Edição nº 1661 - 21 de outubro de 2020

Lopes Marcelo
VIVER COM MENOS

No actual contexto de pandemia, a incerteza perante o futuro implica insegurança não só a nível individual e familiar mas, sobretudo, no devir colectivo. Há quem anseie voltar à dita normalidade anterior ao surto epidémico. Há quem acredite que tal é possível e há quem se interrogue e entenda que a anterior normalidade em termos de hábitos de vida, organização social e económica era pouco saudável e nada sustentável, já que continha muitas contradições, agredia o ambiente, gerava rupturas e acumulava desigualdades e injustiças gritantes.

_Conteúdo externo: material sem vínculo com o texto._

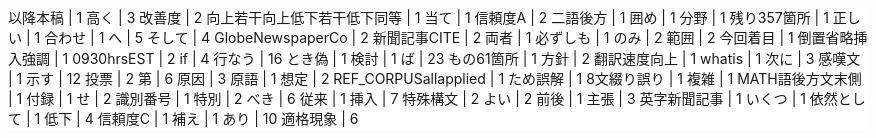 以降本稿 | 1
高く | 3
改善度 | 2
向上若干向上低下若干低下同等 | 1
当て | 1
信頼度A | 2
二語後方 | 1
囲め | 1
分野 | 1
残り357箇所 | 1
正しい | 1
合わせ | 1
へ | 5
そして | 4
GlobeNewspaperCo | 2
新聞記事CITE | 2
両者 | 1
必ずしも | 1
のみ | 2
範囲 | 2
今回着目 | 1
倒置省略挿入強調 | 1
0930hrsEST | 2
if | 4
行なう | 16
とき偽 | 1
検討 | 1
ば | 23
もの61箇所 | 1
方針 | 2
翻訳速度向上 | 1
whatis | 1
次に | 3
感嘆文 | 1
示す | 12
投票 | 2
第 | 6
原因 | 3
原語 | 1
想定 | 2
REF_CORPUSallapplied | 1
ため誤解 | 1
8文綴り誤り | 1
複雑 | 1
MATH語後方文末側 | 1
付録 | 1
せ | 2
識別番号 | 1
特別 | 2
べき | 6
従来 | 1
挿入 | 7
特殊構文 | 2
よい | 2
前後 | 1
主張 | 3
英字新聞記事 | 1
いくつ | 1
依然として | 1
低下 | 4
信頼度C | 1
補え | 1
あり | 10
適格現象 | 6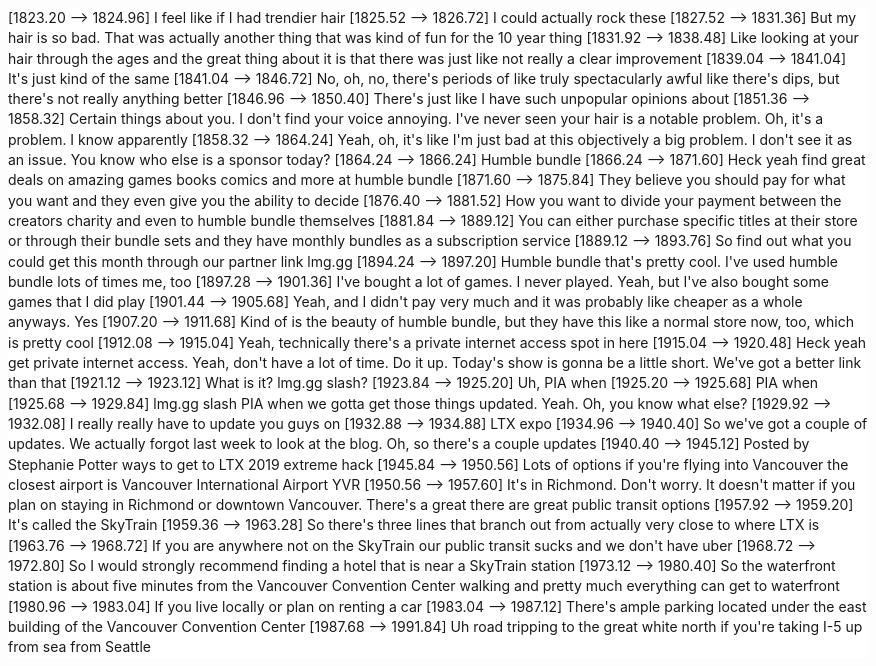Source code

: [1823.20 --> 1824.96]  I feel like if I had trendier hair
[1825.52 --> 1826.72]  I could actually rock these
[1827.52 --> 1831.36]  But my hair is so bad. That was actually another thing that was kind of fun for the 10 year thing
[1831.92 --> 1838.48]  Like looking at your hair through the ages and the great thing about it is that there was just like not really a clear improvement
[1839.04 --> 1841.04]  It's just kind of the same
[1841.04 --> 1846.72]  No, oh, no, there's periods of like truly spectacularly awful like there's dips, but there's not really anything better
[1846.96 --> 1850.40]  There's just like I have such unpopular opinions about
[1851.36 --> 1858.32]  Certain things about you. I don't find your voice annoying. I've never seen your hair is a notable problem. Oh, it's a problem. I know apparently
[1858.32 --> 1864.24]  Yeah, oh, it's like I'm just bad at this objectively a big problem. I don't see it as an issue. You know who else is a sponsor today?
[1864.24 --> 1866.24]  Humble bundle
[1866.24 --> 1871.60]  Heck yeah find great deals on amazing games books comics and more at humble bundle
[1871.60 --> 1875.84]  They believe you should pay for what you want and they even give you the ability to decide
[1876.40 --> 1881.52]  How you want to divide your payment between the creators charity and even to humble bundle themselves
[1881.84 --> 1889.12]  You can either purchase specific titles at their store or through their bundle sets and they have monthly bundles as a subscription service
[1889.12 --> 1893.76]  So find out what you could get this month through our partner link lmg.gg
[1894.24 --> 1897.20]  Humble bundle that's pretty cool. I've used humble bundle lots of times me, too
[1897.28 --> 1901.36]  I've bought a lot of games. I never played. Yeah, but I've also bought some games that I did play
[1901.44 --> 1905.68]  Yeah, and I didn't pay very much and it was probably like cheaper as a whole anyways. Yes
[1907.20 --> 1911.68]  Kind of is the beauty of humble bundle, but they have this like a normal store now, too, which is pretty cool
[1912.08 --> 1915.04]  Yeah, technically there's a private internet access spot in here
[1915.04 --> 1920.48]  Heck yeah get private internet access. Yeah, don't have a lot of time. Do it up. Today's show is gonna be a little short. We've got a better link than that
[1921.12 --> 1923.12]  What is it? lmg.gg slash?
[1923.84 --> 1925.20]  Uh, PIA when
[1925.20 --> 1925.68]  PIA when
[1925.68 --> 1929.84]  lmg.gg slash PIA when we gotta get those things updated. Yeah. Oh, you know what else?
[1929.92 --> 1932.08]  I really really have to update you guys on
[1932.88 --> 1934.88]  LTX expo
[1934.96 --> 1940.40]  So we've got a couple of updates. We actually forgot last week to look at the blog. Oh, so there's a couple updates
[1940.40 --> 1945.12]  Posted by Stephanie Potter ways to get to LTX 2019 extreme hack
[1945.84 --> 1950.56]  Lots of options if you're flying into Vancouver the closest airport is Vancouver International Airport YVR
[1950.56 --> 1957.60]  It's in Richmond. Don't worry. It doesn't matter if you plan on staying in Richmond or downtown Vancouver. There's a great there are great public transit options
[1957.92 --> 1959.20]  It's called the SkyTrain
[1959.36 --> 1963.28]  So there's three lines that branch out from actually very close to where LTX is
[1963.76 --> 1968.72]  If you are anywhere not on the SkyTrain our public transit sucks and we don't have uber
[1968.72 --> 1972.80]  So I would strongly recommend finding a hotel that is near a SkyTrain station
[1973.12 --> 1980.40]  So the waterfront station is about five minutes from the Vancouver Convention Center walking and pretty much everything can get to waterfront
[1980.96 --> 1983.04]  If you live locally or plan on renting a car
[1983.04 --> 1987.12]  There's ample parking located under the east building of the Vancouver Convention Center
[1987.68 --> 1991.84]  Uh road tripping to the great white north if you're taking I-5 up from sea from Seattle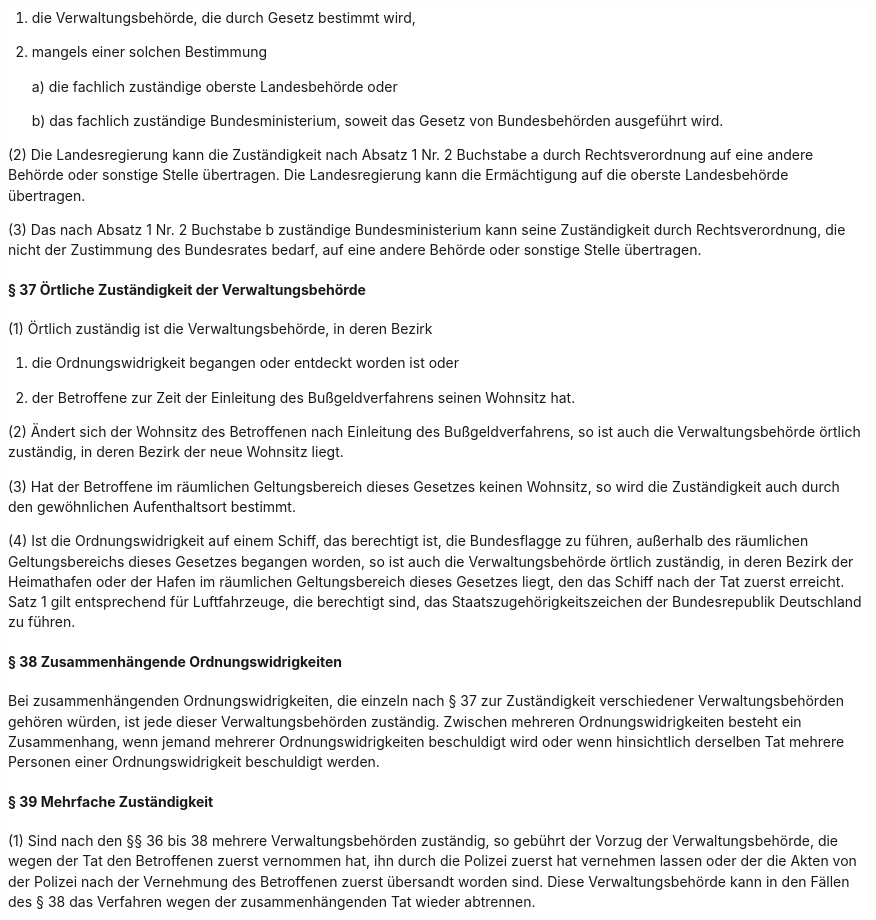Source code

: 1.  die Verwaltungsbehörde, die durch Gesetz bestimmt wird,


2.  mangels einer solchen Bestimmung

    a)  die fachlich zuständige oberste Landesbehörde oder


    b)  das fachlich zuständige Bundesministerium, soweit das Gesetz von Bundesbehörden ausgeführt wird.







(2) Die Landesregierung kann die Zuständigkeit nach Absatz 1 Nr. 2 Buchstabe a durch Rechtsverordnung auf eine andere Behörde oder sonstige Stelle übertragen. Die Landesregierung kann die Ermächtigung auf die oberste Landesbehörde übertragen.

(3) Das nach Absatz 1 Nr. 2 Buchstabe b zuständige Bundesministerium kann seine Zuständigkeit durch Rechtsverordnung, die nicht der Zustimmung des Bundesrates bedarf, auf eine andere Behörde oder sonstige Stelle übertragen.


#### § 37 Örtliche Zuständigkeit der Verwaltungsbehörde

(1) Örtlich zuständig ist die Verwaltungsbehörde, in deren Bezirk

1.  die Ordnungswidrigkeit begangen oder entdeckt worden ist oder


2.  der Betroffene zur Zeit der Einleitung des Bußgeldverfahrens seinen Wohnsitz hat.




(2) Ändert sich der Wohnsitz des Betroffenen nach Einleitung des Bußgeldverfahrens, so ist auch die Verwaltungsbehörde örtlich zuständig, in deren Bezirk der neue Wohnsitz liegt.

(3) Hat der Betroffene im räumlichen Geltungsbereich dieses Gesetzes keinen Wohnsitz, so wird die Zuständigkeit auch durch den gewöhnlichen Aufenthaltsort bestimmt.

(4) Ist die Ordnungswidrigkeit auf einem Schiff, das berechtigt ist, die Bundesflagge zu führen, außerhalb des räumlichen Geltungsbereichs dieses Gesetzes begangen worden, so ist auch die Verwaltungsbehörde örtlich zuständig, in deren Bezirk der Heimathafen oder der Hafen im räumlichen Geltungsbereich dieses Gesetzes liegt, den das Schiff nach der Tat zuerst erreicht. Satz 1 gilt entsprechend für Luftfahrzeuge, die berechtigt sind, das Staatszugehörigkeitszeichen der Bundesrepublik Deutschland zu führen.


#### § 38 Zusammenhängende Ordnungswidrigkeiten

Bei zusammenhängenden Ordnungswidrigkeiten, die einzeln nach § 37 zur Zuständigkeit verschiedener Verwaltungsbehörden gehören würden, ist jede dieser Verwaltungsbehörden zuständig. Zwischen mehreren Ordnungswidrigkeiten besteht ein Zusammenhang, wenn jemand mehrerer Ordnungswidrigkeiten beschuldigt wird oder wenn hinsichtlich derselben Tat mehrere Personen einer Ordnungswidrigkeit beschuldigt werden.


#### § 39 Mehrfache Zuständigkeit

(1) Sind nach den §§ 36 bis 38 mehrere Verwaltungsbehörden zuständig, so gebührt der Vorzug der Verwaltungsbehörde, die wegen der Tat den Betroffenen zuerst vernommen hat, ihn durch die Polizei zuerst hat vernehmen lassen oder der die Akten von der Polizei nach der Vernehmung des Betroffenen zuerst übersandt worden sind. Diese Verwaltungsbehörde kann in den Fällen des § 38 das Verfahren wegen der zusammenhängenden Tat wieder abtrennen.
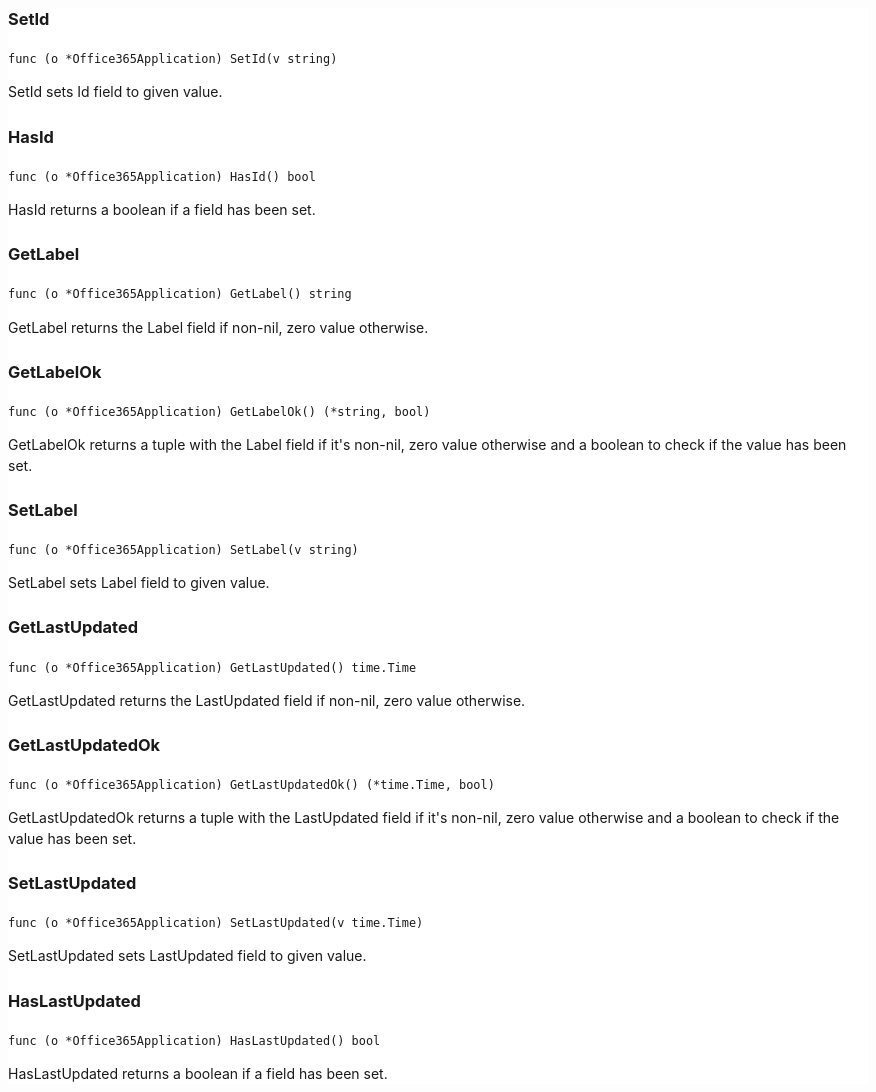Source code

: ### SetId

`func (o *Office365Application) SetId(v string)`

SetId sets Id field to given value.

### HasId

`func (o *Office365Application) HasId() bool`

HasId returns a boolean if a field has been set.

### GetLabel

`func (o *Office365Application) GetLabel() string`

GetLabel returns the Label field if non-nil, zero value otherwise.

### GetLabelOk

`func (o *Office365Application) GetLabelOk() (*string, bool)`

GetLabelOk returns a tuple with the Label field if it's non-nil, zero value otherwise
and a boolean to check if the value has been set.

### SetLabel

`func (o *Office365Application) SetLabel(v string)`

SetLabel sets Label field to given value.


### GetLastUpdated

`func (o *Office365Application) GetLastUpdated() time.Time`

GetLastUpdated returns the LastUpdated field if non-nil, zero value otherwise.

### GetLastUpdatedOk

`func (o *Office365Application) GetLastUpdatedOk() (*time.Time, bool)`

GetLastUpdatedOk returns a tuple with the LastUpdated field if it's non-nil, zero value otherwise
and a boolean to check if the value has been set.

### SetLastUpdated

`func (o *Office365Application) SetLastUpdated(v time.Time)`

SetLastUpdated sets LastUpdated field to given value.

### HasLastUpdated

`func (o *Office365Application) HasLastUpdated() bool`

HasLastUpdated returns a boolean if a field has been set.
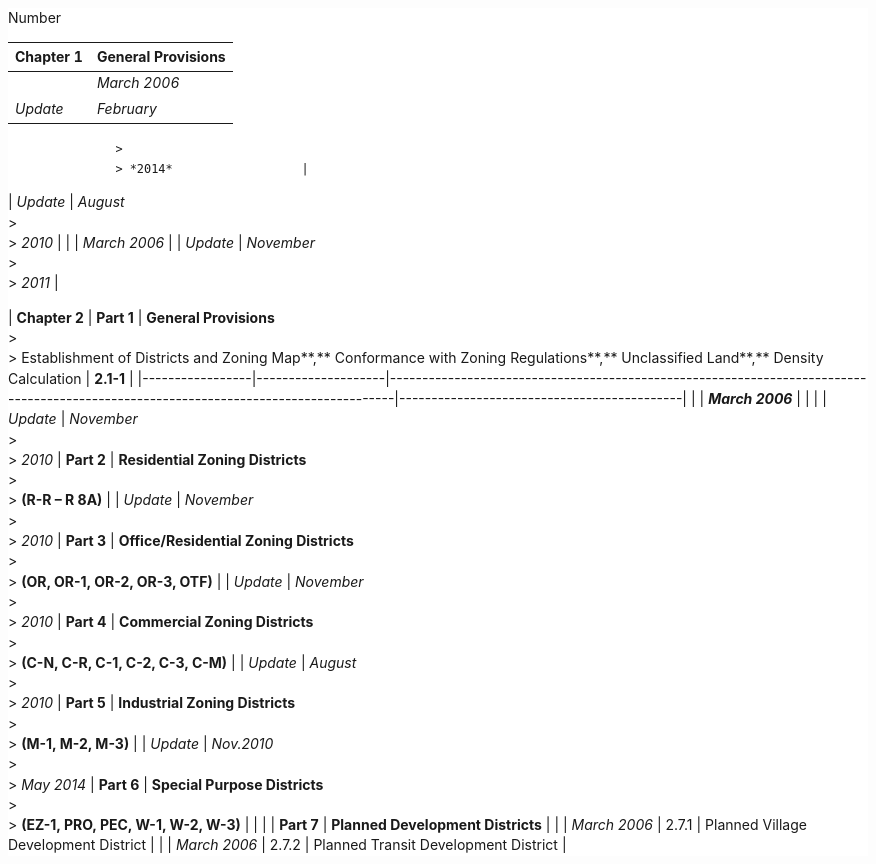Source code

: Number

| **Chapter 1**   | **General Provisions**   |
|-----------------|--------------------------|
|                 | *March 2006*             |
| *Update*        | *February*               
                   >                         
                   > *2014*                  |
| *Update*        | *August*                 
                   >                         
                   > *2010*                  |
|                 | *March 2006*             |
| *Update*        | *November*               
                   >                         
                   > *2011*                  |

| **Chapter 2**   | **Part 1**         | **General Provisions**                                                                                                               
                                        >                                                                                                                                     
                                        > Establishment of Districts and Zoning Map**,** Conformance with Zoning Regulations**,** Unclassified Land**,** Density Calculation  | **2.1-1**                                  |
|-----------------|--------------------|--------------------------------------------------------------------------------------------------------------------------------------|--------------------------------------------|
|                 | ***March 2006***   |                                                                                                                                      |                                            |
| *Update*        | *November*         
                   >                   
                   > *2010*            | **Part 2**                                                                                                                           | **Residential Zoning Districts**           
                                                                                                                                                                               >                                           
                                                                                                                                                                               > **(R-R – R 8A)**                          |
| *Update*        | *November*         
                   >                   
                   > *2010*            | **Part 3**                                                                                                                           | **Office/Residential Zoning Districts**    
                                                                                                                                                                               >                                           
                                                                                                                                                                               > **(OR, OR-1, OR-2, OR-3, OTF)**           |
| *Update*        | *November*         
                   >                   
                   > *2010*            | **Part 4**                                                                                                                           | **Commercial Zoning Districts**            
                                                                                                                                                                               >                                           
                                                                                                                                                                               > **(C-N, C-R, C-1, C-2, C-3, C-M)**        |
| *Update*        | *August*           
                   >                   
                   > *2010*            | **Part 5**                                                                                                                           | **Industrial Zoning Districts**            
                                                                                                                                                                               >                                           
                                                                                                                                                                               > **(M-1, M-2, M-3)**                       |
| *Update*        | *Nov.2010*         
                   >                   
                   > *May 2014*        | **Part 6**                                                                                                                           | **Special Purpose Districts**              
                                                                                                                                                                               >                                           
                                                                                                                                                                               > **(EZ-1, PRO, PEC, W-1, W-2, W-3)**       |
|                 |                    | **Part 7**                                                                                                                           | **Planned Development Districts**          |
|                 | *March 2006*       | 2.7.1                                                                                                                                | Planned Village Development District       |
|                 | *March 2006*       | 2.7.2                                                                                                                                | Planned Transit Development District       |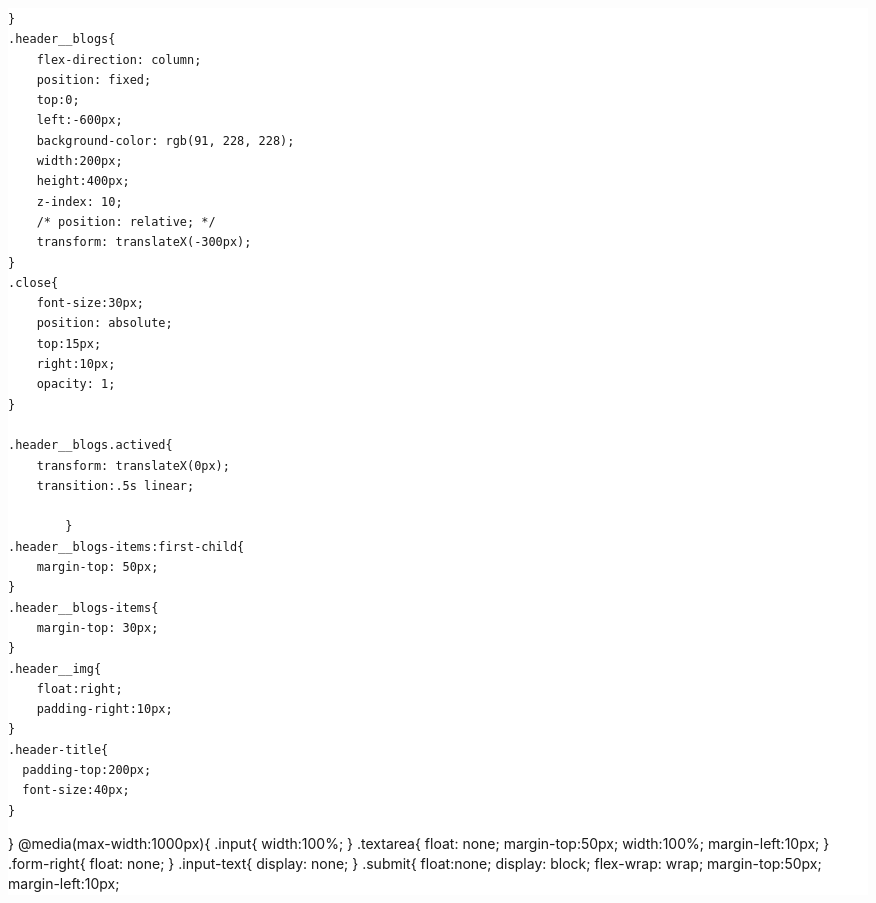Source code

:    
    }
    .header__blogs{
        flex-direction: column;
        position: fixed;
        top:0;
        left:-600px;
        background-color: rgb(91, 228, 228);
        width:200px;
        height:400px;
        z-index: 10;
        /* position: relative; */
        transform: translateX(-300px);
    }
    .close{
        font-size:30px;
        position: absolute;
        top:15px;
        right:10px;
        opacity: 1;
    }
  
    .header__blogs.actived{
        transform: translateX(0px);
        transition:.5s linear;
    
            }
    .header__blogs-items:first-child{
        margin-top: 50px;
    }
    .header__blogs-items{
        margin-top: 30px;
    }
    .header__img{
        float:right;
        padding-right:10px;
    }
    .header-title{
      padding-top:200px;
      font-size:40px;
    }

}
@media(max-width:1000px){
    .input{
        width:100%;
    }
    .textarea{
        float: none;
        margin-top:50px;
        width:100%;
        margin-left:10px;
    }
    .form-right{
        float: none;
    }
    .input-text{
        display: none;
    }
    .submit{
        float:none;
        display: block;
      flex-wrap: wrap;
      margin-top:50px;
      margin-left:10px;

De facto, um dos eixos que tem marcado a evolução da nossa sociedade, dita de progresso económico é a ânsia de consumo, tanto mais consumo maior índice de civilização. Contudo, será mesmo assim? Não poderá uma reflexão séria demonstrar que é possível viver bem com menos bens. Sim, viver com menos coisas e bens materiais já que na verdade a vida depende de poucas coisas essenciais. Vejamos alguns exemplos.
Em termos de classe média, vive-se com acesso generalizado ao consumo, rodeados de aparelhos/escravos tecnológicos, designadamente dentro de nossas casas. Tantos aparelhos eléctricos: frigorífico; fogão; micro-ondas; torradeira; máquinas de lavar e de secar a roupa, a loiça; trituradora; máquina de café; arca-frigorífica; esquentador; secador do cabelo; televisor; aparelhagem de som; rádio; computador; aquecedores/aparelhos de ar condicionado; ventoinhas; telefones…. Será que são todos indispensáveis? Exigem menos trabalho, podendo libertar o tempo das pessoas para viverem melhor. Mas será que vivem com mais tempo para elas próprias e para as outras pessoas? Ou, continuam a consumir, a consumirem-se afadigadas na pressa do dia-a-dia. Tínhamos as casas recheadas mas passávamos pouco tempo em casa, na ânsia de ter mais, de consumir mais.
“Quem casa quer casa”, diz o povo e é verdade. Contudo, os casais, mesmo com um pequeno período de namoro, têm logo como grande preocupação e prioridade mobilar de forma completa a casa com todos os pormenores e os designados aparelhos/escravos tecnológicos. Casa posta e, concretizada a união/casamento, tantas vezes pouco tempo desfrutam da casa, pois se separam. Entenderam-se na azáfama consumista de montar casa, do evento social do casamento e lua-de-mel mas, quando sós, dão-se conta que não investiram neles próprios, no seu conhecimento, respeito e estima recíprocos. Em vez de investirem, de construírem o seu Projecto de vida comum, de olharem na mesma direcção, uniu-os a aparente festa do ter já hoje e não amanhã. Vai-se esboroando a capacidade em adiar as recompensas materiais. Valorizam-se pouco as realizações e as recompensas emocionais, a aprendizagem, o progresso enquanto pessoas progressivamente mais enraizadas, mais conscientes e responsáveis.
Tanto consumo e ânsia de ter, de possuir já, não liberta tempo nem maior disponibilidade para o diálogo e consideração pelas pessoas, quer nas famílias, quer nos locais de trabalho. Não é o que se passa em relação aos mais velhos? Nas famílias não há tempo, nem condições psicológicas para dialogar, aturar, cuidar de quem mais precisa. Os Lares estão cheios, tanto assim é que surgem e se mantêm os ditos “lares ilegais” embora do conhecimento e cumplicidade das autoridades, pois há clientes para todos. Tantos deles pouco mais são do que armazéns de pessoas idosas e com doenças, em que o apoio é basicamente técnico mais ou menos especializado, quase sempre frio e pouco humanizado.
Será que a paragem forçada imposta pela pandemia vai proporcionar uma reflexão séria e profunda, quer a nível individual, quer colectivo, sobre a matriz dos valores e condições essenciais à vida em sociedade, propiciando alterações de perspectiva, de prioridades e de estratégias ou, quando passar a perturbação deste arrefecimento, voltará a febre consumista do modelo económico e social condicionador, competitivo e autoritário?